*Text:*
####################

I suspect there are precious few people out there who are not aware that Michael Gove wasn’t entirely happy with the current state of the GCSE system.
You’re probably also aware that when he first suggested he wasn’t happy with the current system, Nick Clegg, Joan Walmsley and I wasted no time in telling him that Liberal Democrats, a party who believe in social mobility, would not tolerate a return to a two tier education system.
What you may not be aware of is just how the two parties have been working since then to find a compromise that combines the shared objective of greater rigour with the Liberal Democrat commitment to social mobility.
The new policy represents coalition government at its best and painstaking hours have gone in to negotiating a compromise which brings together the best ideas of both parties and represents the best deal for pupils and parents.
Like the GCSE, the new qualification, the English Baccalaureate Certificate, will be available to the overwhelming majority of children at Key Stage Four. There is going to be no return to a two tier O-Level/CSE education system on the Lib Dems’ watch.
The Department of Education are consulting on ending the tiered papers which pupils from poorer backgrounds remain more likely to sit than their wealthier peers, and which cannot be rewarded with higher than a grade C. Unlike the old O-Level there will also be no cap on the number of pupils who can achieve a top grade.
The coalition is proposing to introduce a single exam board in the core academic subjects that form part of the school accountability system – English, Maths, Science, Humanities and Languages. This is to end the “race to the bottom” whereby exam boards have been competing by offering schools the easiest exams in these subjects.
The two coalition parties have worked together in identifying a problem and working towards a solution.
Liberal Democrats have also insisted on a period of general consultation, to ensure that teachers, parents and people from the education and business sectors will have the chance to contribute their expertise.

####################

*Source material:*
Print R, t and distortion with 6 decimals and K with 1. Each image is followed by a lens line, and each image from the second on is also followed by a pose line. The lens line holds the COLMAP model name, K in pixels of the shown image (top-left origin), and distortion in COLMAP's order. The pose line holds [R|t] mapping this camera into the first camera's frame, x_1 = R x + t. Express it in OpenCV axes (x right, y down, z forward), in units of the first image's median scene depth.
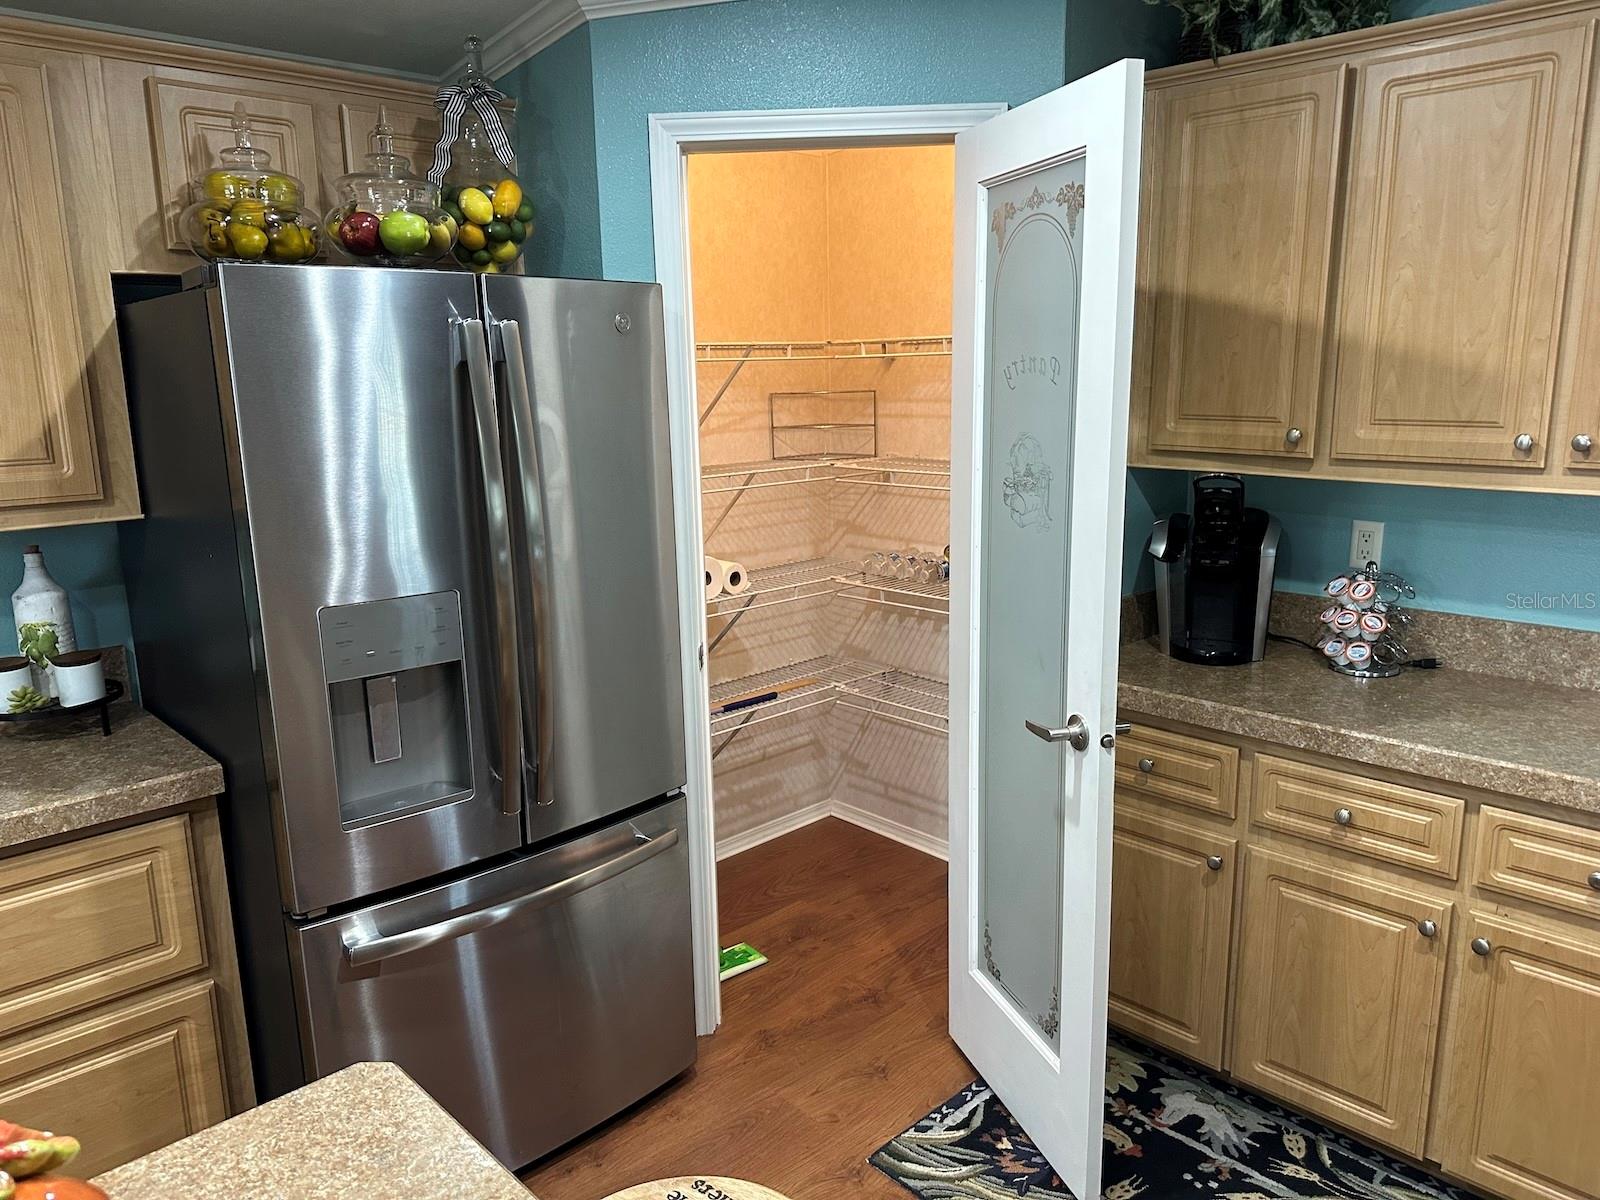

####################

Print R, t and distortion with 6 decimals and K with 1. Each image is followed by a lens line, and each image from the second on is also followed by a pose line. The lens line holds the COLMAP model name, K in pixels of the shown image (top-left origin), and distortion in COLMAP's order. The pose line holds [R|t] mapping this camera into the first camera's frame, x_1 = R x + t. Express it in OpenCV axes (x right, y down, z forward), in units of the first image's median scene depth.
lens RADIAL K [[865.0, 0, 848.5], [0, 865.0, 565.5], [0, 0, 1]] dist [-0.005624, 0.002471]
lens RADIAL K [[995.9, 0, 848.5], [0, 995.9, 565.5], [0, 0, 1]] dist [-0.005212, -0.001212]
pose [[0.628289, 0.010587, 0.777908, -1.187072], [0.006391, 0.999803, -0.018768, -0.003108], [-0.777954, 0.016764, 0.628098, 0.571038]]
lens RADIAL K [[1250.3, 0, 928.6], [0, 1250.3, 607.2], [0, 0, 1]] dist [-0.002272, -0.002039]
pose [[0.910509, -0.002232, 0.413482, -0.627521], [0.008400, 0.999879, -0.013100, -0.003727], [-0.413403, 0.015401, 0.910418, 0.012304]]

####################

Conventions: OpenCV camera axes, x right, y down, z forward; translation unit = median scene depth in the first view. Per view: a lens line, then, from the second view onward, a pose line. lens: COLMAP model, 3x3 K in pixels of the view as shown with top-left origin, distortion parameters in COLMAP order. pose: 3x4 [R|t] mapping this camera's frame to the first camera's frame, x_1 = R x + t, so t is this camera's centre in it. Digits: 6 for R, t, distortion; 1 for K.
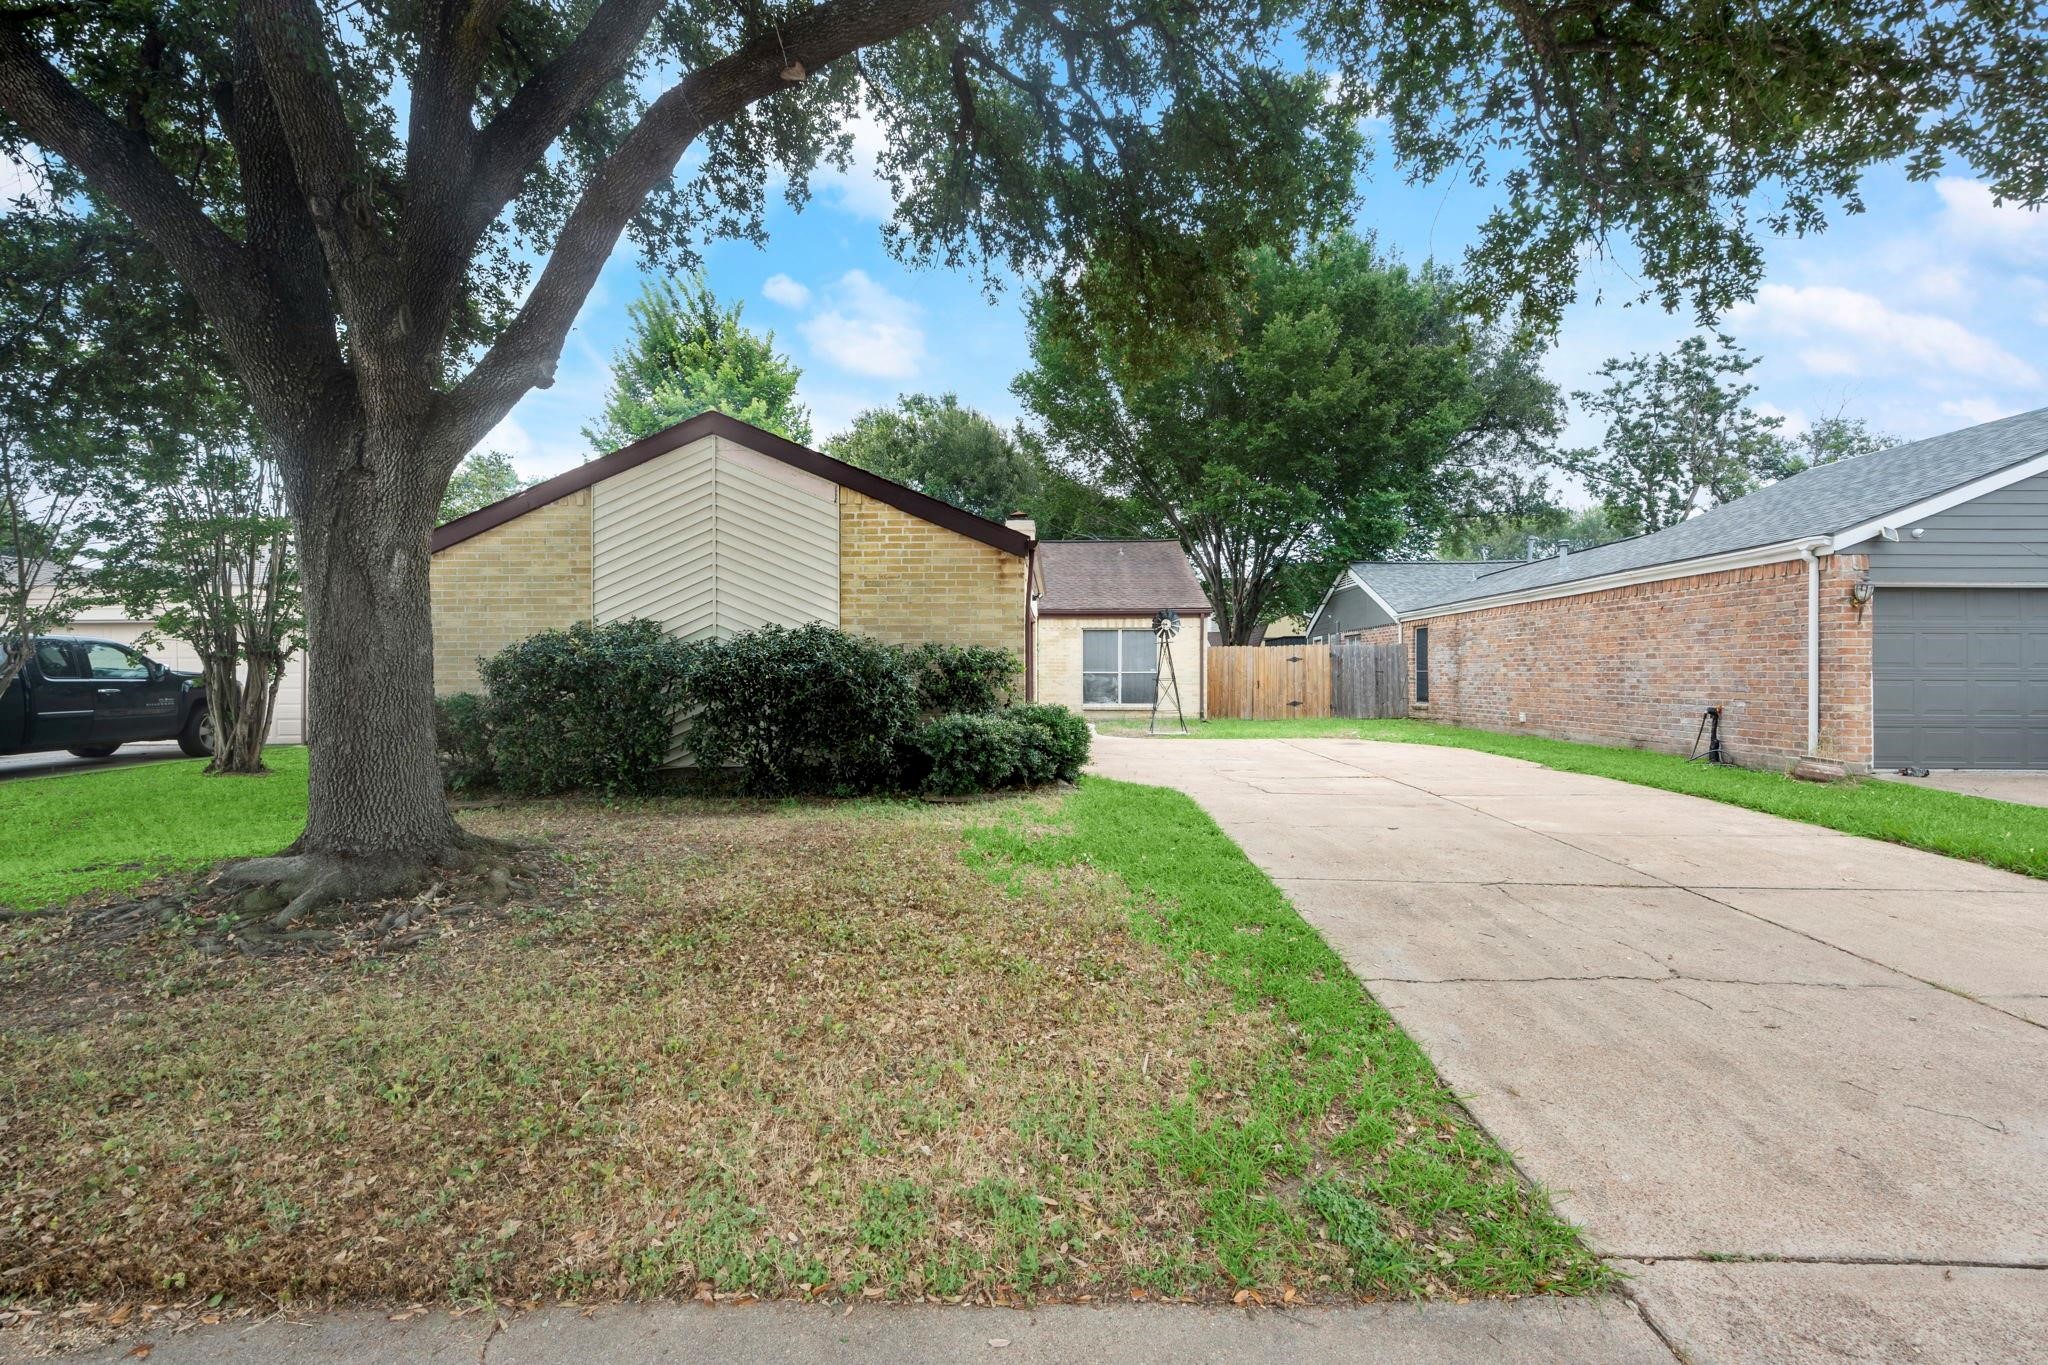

####################

*Exercises to complete:*
- a) Write out everything in the GCSE text from "The new policy" down to "pupils and parents.", word for word.
- b) Pick up the text on GCSE reform after its last sentence and continue writing it.
The data has no role here.

*Outputs in order:*
- a)
The new policy represents coalition government at its best and painstaking hours have gone in to negotiating a compromise which brings together the best ideas of both parties and represents the best deal for pupils and parents.

- b)
We can then move towards implementing important changes which will ensure the best outcomes for all students – not just the privileged few.
* Dan Rogerson is the Liberal Democrat MP for North Cornwall.
11 Comments
Dan, everybody understands it’s a coalition compromise. What has caused dismay is the presentation of this solution as in any sense Liberal Democrat. As a party we need a plan for post 2015 which sets out our policies and our objectives. We do not want to be campaigning in 2015 to defend half-baked coalition compromises and policies which are essentially Tory.
I thought we had learnt that defending compromised policies – rather than saying ‘it is the best we could get’ – was not advisable. This is not liberal, and the utterly conservative choice of subjects is flawed and not supported by the evidence cited. I had no idea that it could possibly be considered liberal to define a set list of ‘core’ subjects (outside perhaps maths and English) and if the idea was to keep an education broad at age 14-16, this does the opposite.
Where is creativity? Where is all that stuff we saw at the Olympics? 10% of our export market is going to be completely undermined and pupils are going to be forced to narrow options. All this does, is shift one ‘perverse incentive’ to create another.
Dan, I agree with with Jon on his view that presentation is an important issue, and that as a consequence, it meant Nick signing up to views I genuinely hope he doesn’t possess. But it does go beyond presentation, into the core of the proposals, which as on many issues are moving in a direction AWAY from mainstream Lib Dem ideas and ideals. Of course I welcome no two tier system, and I have been somewhat dubious about the tiered exams, since my own sons were involved in that system 25 years ago, soon after they were introduced. However, there does need to be a way of crediting knowledge and understanding at lower levels than some others may achieve. There is, and always has been, quite a debate around this issue.
On the issue of modules, they are very useful, and to countenance their widespread abolition because of issues around multiple resits and use of coursework seems wrong. On coursework – by outlawing this in all sorts of areas, you downgrade the importance of hard continuous work, and upgrade the importance of being able to go into an exam room and perform one-off tasks depending on good memory, and a strict ability to control nerves. This is wrong, and may even, in some circles be construed as indirect discrimination against girls, who often do better under a continuous assessment regime.
To characterise Exam Board choice as “A race to the bottom” is to say the least OTT – it is a practice which has been going on for, perhaps, 60 years at least, probably 80! It may be a good idea, but having different Boards can introduce some diversity, so I don’t suppose the arguments are all on one side!
I am quite convinced that the Tory Party is not “at one” about Michael Gove’s changes, and I would have thought party people should have brought others in the HoC into discussion to slow the whole thing down before announcing changes which seem to owe more to Gove’s biases than educational “fact” or opinion.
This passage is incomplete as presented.